A Justiça do Rio realiza nesta quarta-feira (30) a segunda audiência de instrução e julgamento do processo em que dois policiais são acusados de matar Omar Pereira da Silva durante a operação do dia 6 de maio de 2021 no Jacarezinho, na Zona Norte do Rio. A ação deixou 28 mortos.

Dez das 13 investigações do Ministério Público sobre mortes na operação já foram arquivadas.

Douglas de Lucena Peixoto Siqueira e Anderson Silveira Pereira, lotados na Coordenadoria de Recursos Especiais da Polícia Civil, foram denunciados pela morte de Omar. O caso aconteceu dentro de uma casa em um local conhecido como Beco da Síria.

Nesta quarta-feira, serão ouvidas testemunhas de defesa dos policiais. Entre os interrogados, estão dois delegados da Core, Fabrício Oliveira e Fábio Salvadoretti; um delegado da Delegacia Especializada em Armas Munições e Explosivos (Desarme), Gustavo Rodrigues Ribeiro; um major do Batalhão de Operações Especiais (Bope), Renato Soares; e um tenente da UPP do Jacarezinho, Leonardo Freitas Massari Augusto.

Justiça faz primeira audiência da operação do Jacarezinho

Na primeira audiência, realizada em junho, dezenas de policiais da Core da Polícia Civil, além de agentes da Polícia Rodoviária Federal, estiveram na sala de audiências. Boa parte deles usava uniforme da corporação, com roupas camufladas.

Em determinado momento da sessão, o defensor público Daniel Lozoya, que nesse caso atua na assistência de acusação, disse que as testemunhas estavam com medo de depor por conta da presença de policiais da Core no local.

Agentes da Core presentes na audiência sobre morte no Jacarezinho

Reprodução/TV Globo

Em junho, a Justiça do Rio rejeitou a denúncia contra outros dois policiais por duas mortes na mesma operação: Amaury Godoy Mafra e Alexandre Moura de Souza foram denunciados pelo MP pelas mortes de Richard Gabriel da Silva Ferreira e Isaac Pinheiro de Oliveira.

O Ministério Público recorreu da decisão da Justiça.

Acusações

Omar, morto em operação no Jacarezinho

Reprodução

De acordo com a denúncia do Ministério Público, Douglas cometeu o homicídio de Omar e Anderson Silveira cometeu a fraude.
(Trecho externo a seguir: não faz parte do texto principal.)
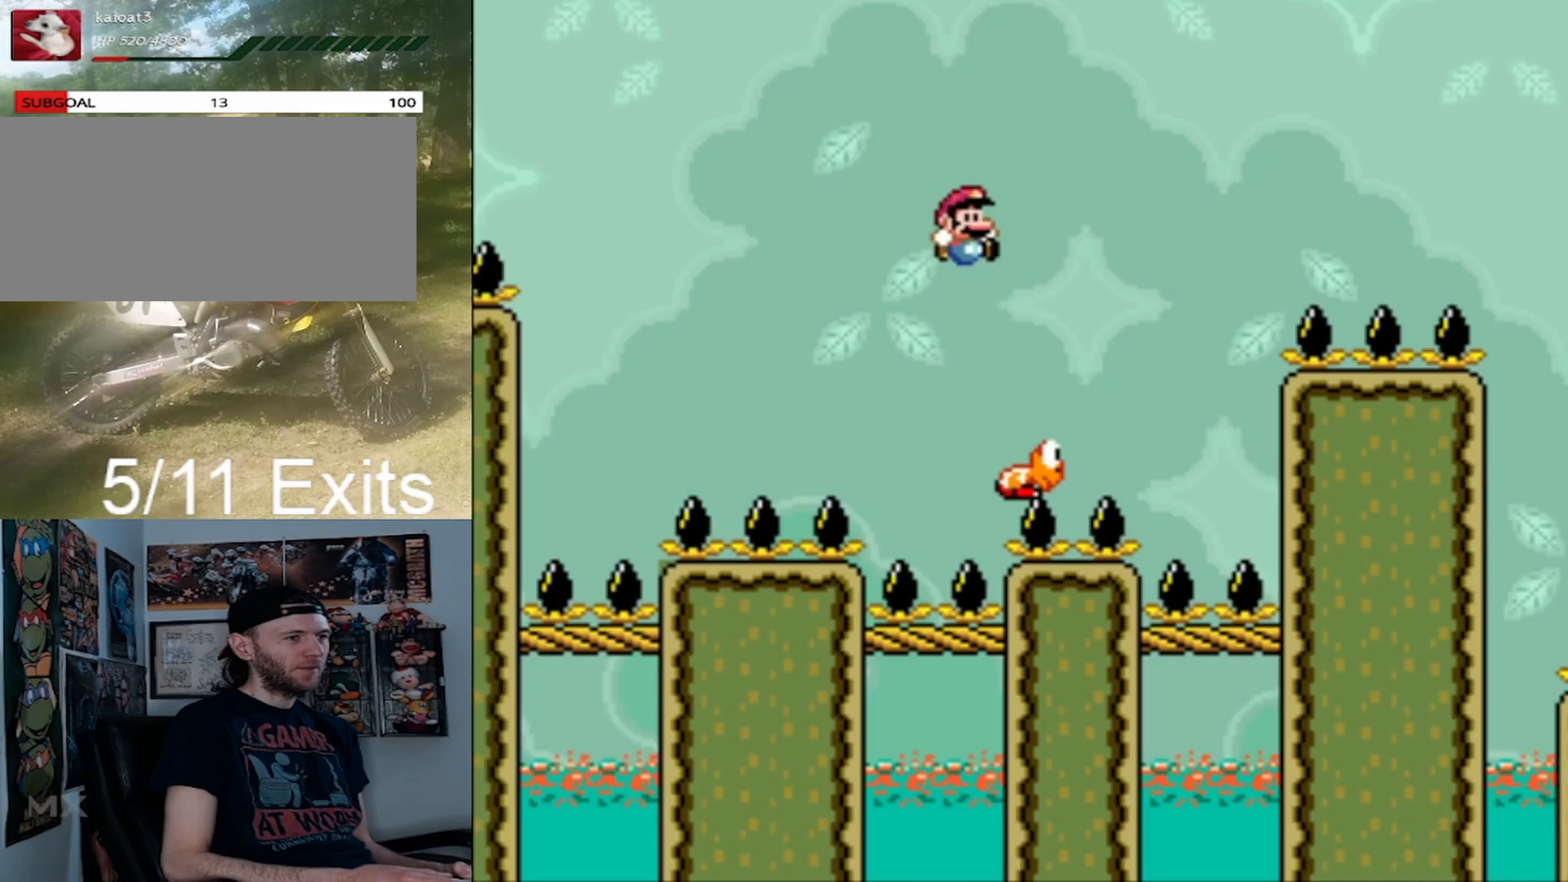
{"buttons": ["B", "Y", "DPAD_RIGHT"], "events": []}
As fraudes, segundo o MP, são:

remoção de cadáver antes da perícia;

apresentação falsa de uma pistola glock .40 e um carregador;

"plantar" uma granada no local onde Omar foi morto.

Na comunicação da ocorrência, os policiais afirmaram que a vítima, antes de morrer, atirou uma granada contra eles. Douglas admite no registro de ocorrência do caso que foi ele que atirou em Omar.

A denúncia aponta para o crime de homicídio qualificado, por dificultar a defesa da vítima, que de acordo com o MP já estava encurralada, desarmada e com um tiro no pé.

Omar foi atingido na lateral esquerda do torso. Para os promotores, há vestígios de disparos de curta distância no corpo do suspeito.

A juíza Elizabeth Machado Louro determinou o afastamento da dupla das operações da Core e a proibiu de fazer qualquer atividade policial no Jacarezinho. Ainda segundo a magistrada, Douglas e Anderson não podem ter contato com qualquer testemunha do caso.

Omar Pereira da Silva foi preso em 2018 e conseguiu a liberdade provisória em 2019. Ainda adolescente, ele foi apreendido por fatos análogos a crimes.

Na operação no Jacarezinho, Omar foi morto no Beco da Síria. Segundo a polícia, ele teria atirado e jogado uma granada contra os policiais.

Testemunhas negam a versão policial e dizem que o suspeito estava desarmado e ferido quando foi encontrado pela polícia em uma casa na favela.

Omar estava no local para se esconder, quando o imóvel foi invadido e a vítima assassinada, segundo os relatos. Uma menina de 9 anos, que mora na casa, presenciou a cena e teria ficado traumatizada.

Testemunhas ainda afirmaram que ele já foi levado morto pela polícia, o que aponta para indícios de desfazimento da cena do crime.